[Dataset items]
= = = = =

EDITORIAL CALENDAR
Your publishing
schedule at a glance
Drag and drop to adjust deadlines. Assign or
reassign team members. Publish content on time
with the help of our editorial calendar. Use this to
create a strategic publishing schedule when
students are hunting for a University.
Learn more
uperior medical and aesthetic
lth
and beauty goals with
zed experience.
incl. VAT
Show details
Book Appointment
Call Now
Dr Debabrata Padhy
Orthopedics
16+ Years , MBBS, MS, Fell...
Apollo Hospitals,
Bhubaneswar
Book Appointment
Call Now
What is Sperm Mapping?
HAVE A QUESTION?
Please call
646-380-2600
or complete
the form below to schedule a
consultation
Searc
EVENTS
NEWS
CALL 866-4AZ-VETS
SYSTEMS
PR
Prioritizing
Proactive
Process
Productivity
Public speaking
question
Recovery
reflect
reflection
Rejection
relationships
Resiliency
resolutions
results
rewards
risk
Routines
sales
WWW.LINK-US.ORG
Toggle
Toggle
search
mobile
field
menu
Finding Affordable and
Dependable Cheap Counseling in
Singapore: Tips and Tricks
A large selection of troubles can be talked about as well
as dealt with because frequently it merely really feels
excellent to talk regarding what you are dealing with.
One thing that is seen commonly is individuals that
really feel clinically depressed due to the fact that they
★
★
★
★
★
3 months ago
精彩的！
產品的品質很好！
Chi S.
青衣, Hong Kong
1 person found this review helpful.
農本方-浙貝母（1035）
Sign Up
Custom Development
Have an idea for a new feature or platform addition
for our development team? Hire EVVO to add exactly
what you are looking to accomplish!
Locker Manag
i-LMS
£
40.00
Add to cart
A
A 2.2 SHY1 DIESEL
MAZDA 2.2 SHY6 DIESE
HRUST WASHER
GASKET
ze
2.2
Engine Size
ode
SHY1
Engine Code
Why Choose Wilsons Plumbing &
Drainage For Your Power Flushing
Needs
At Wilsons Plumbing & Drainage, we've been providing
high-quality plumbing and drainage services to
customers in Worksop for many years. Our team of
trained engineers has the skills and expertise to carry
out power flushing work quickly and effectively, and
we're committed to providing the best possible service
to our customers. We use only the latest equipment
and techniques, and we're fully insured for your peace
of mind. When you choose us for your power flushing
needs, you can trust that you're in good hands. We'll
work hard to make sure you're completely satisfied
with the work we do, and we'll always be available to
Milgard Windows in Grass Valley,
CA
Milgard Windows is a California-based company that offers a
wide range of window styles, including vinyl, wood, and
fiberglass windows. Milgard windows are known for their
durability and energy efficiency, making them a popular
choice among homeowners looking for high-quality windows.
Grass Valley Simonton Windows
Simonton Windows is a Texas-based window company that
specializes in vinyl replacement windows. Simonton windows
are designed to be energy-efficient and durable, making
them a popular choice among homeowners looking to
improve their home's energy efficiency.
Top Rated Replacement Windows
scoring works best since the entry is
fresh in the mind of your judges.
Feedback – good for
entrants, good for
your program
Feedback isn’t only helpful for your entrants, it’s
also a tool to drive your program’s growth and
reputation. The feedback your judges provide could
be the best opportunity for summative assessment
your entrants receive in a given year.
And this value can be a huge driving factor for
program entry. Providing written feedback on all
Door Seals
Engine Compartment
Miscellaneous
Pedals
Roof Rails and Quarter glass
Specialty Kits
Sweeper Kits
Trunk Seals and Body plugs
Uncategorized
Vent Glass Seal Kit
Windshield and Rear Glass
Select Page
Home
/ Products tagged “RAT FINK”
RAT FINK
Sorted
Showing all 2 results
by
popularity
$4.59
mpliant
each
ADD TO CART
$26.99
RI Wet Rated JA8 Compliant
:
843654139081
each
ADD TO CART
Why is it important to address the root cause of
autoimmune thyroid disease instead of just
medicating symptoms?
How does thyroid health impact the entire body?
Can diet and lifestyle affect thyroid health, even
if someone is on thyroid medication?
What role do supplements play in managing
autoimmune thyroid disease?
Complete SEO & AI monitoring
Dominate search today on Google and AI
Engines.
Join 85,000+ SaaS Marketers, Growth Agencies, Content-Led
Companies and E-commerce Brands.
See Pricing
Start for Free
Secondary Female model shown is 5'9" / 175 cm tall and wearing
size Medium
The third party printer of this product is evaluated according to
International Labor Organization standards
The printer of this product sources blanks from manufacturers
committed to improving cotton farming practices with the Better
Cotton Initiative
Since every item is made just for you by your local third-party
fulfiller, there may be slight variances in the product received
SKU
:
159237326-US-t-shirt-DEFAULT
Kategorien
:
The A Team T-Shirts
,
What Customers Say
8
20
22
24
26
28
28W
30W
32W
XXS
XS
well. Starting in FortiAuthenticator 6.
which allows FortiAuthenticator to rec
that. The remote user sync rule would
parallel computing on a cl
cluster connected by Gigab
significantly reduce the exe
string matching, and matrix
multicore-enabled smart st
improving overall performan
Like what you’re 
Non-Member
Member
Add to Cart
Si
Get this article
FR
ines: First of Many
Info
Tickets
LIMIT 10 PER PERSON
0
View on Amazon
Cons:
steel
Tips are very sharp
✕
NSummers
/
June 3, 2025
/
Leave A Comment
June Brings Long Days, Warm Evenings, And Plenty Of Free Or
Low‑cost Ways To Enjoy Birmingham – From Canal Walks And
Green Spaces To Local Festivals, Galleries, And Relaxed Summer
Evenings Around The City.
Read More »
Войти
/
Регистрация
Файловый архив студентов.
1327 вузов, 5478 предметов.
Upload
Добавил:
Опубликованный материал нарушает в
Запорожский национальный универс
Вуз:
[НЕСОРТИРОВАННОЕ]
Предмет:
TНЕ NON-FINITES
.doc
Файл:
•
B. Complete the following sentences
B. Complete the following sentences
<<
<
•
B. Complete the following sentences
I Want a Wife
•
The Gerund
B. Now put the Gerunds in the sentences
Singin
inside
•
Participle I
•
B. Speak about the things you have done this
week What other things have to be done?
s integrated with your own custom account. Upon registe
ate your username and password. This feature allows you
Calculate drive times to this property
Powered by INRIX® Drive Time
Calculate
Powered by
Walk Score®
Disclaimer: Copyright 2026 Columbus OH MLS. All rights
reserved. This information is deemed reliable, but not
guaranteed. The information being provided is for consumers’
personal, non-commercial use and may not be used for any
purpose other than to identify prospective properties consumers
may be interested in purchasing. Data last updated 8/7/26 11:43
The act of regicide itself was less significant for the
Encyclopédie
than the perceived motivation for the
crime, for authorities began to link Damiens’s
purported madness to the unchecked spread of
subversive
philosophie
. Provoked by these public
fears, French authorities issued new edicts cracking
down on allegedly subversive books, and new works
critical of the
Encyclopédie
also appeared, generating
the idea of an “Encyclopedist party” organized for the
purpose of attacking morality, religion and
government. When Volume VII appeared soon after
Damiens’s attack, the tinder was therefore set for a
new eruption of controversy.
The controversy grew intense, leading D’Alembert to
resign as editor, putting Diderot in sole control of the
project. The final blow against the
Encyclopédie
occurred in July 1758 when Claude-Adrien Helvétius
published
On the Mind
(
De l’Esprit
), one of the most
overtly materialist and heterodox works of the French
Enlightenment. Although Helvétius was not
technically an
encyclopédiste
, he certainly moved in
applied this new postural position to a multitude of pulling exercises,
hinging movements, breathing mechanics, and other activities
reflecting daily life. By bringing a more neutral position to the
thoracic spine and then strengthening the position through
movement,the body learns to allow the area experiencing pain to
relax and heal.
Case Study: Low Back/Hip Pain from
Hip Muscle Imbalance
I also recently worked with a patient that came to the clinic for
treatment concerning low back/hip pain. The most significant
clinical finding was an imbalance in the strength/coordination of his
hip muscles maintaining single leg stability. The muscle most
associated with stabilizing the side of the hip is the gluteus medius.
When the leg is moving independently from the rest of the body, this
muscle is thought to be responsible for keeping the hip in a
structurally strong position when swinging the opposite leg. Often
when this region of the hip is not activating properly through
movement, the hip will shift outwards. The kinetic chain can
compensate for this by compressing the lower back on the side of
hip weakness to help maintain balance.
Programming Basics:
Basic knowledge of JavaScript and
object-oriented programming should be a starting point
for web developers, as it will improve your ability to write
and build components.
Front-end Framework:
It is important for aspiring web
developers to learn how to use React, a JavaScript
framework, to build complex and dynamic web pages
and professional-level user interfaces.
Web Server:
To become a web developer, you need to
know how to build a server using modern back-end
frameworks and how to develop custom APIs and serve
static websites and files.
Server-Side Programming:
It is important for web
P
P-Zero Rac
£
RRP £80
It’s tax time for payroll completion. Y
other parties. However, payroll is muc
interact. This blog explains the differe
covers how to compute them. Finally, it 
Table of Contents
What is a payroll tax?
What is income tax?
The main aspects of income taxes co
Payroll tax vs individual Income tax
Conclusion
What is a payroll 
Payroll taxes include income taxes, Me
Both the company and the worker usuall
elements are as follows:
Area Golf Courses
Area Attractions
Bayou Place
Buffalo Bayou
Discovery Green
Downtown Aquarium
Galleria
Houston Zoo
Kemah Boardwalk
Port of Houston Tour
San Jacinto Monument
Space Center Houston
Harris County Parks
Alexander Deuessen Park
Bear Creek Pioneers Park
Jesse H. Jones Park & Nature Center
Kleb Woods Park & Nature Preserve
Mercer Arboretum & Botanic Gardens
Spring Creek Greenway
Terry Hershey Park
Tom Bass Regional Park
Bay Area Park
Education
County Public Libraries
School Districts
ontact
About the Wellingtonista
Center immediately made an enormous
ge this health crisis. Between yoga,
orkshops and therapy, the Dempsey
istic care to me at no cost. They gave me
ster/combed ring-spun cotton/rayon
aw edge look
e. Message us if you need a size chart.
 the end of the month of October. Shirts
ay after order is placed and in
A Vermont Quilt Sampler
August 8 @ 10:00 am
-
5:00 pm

= = = = =

#### Problem details:
Restate word for word the entries above, starting at the line with "week What other things have to be done?" and ending at the line with "than the perceived motivation for the", inclusive, and no others.

#### Response to the task:
week What other things have to be done?
s integrated with your own custom account. Upon registe
ate your username and password. This feature allows you
Calculate drive times to this property
Powered by INRIX® Drive Time
Calculate
Powered by
Walk Score®
Disclaimer: Copyright 2026 Columbus OH MLS. All rights
reserved. This information is deemed reliable, but not
guaranteed. The information being provided is for consumers’
personal, non-commercial use and may not be used for any
purpose other than to identify prospective properties consumers
may be interested in purchasing. Data last updated 8/7/26 11:43
The act of regicide itself was less significant for the
Encyclopédie
than the perceived motivation for the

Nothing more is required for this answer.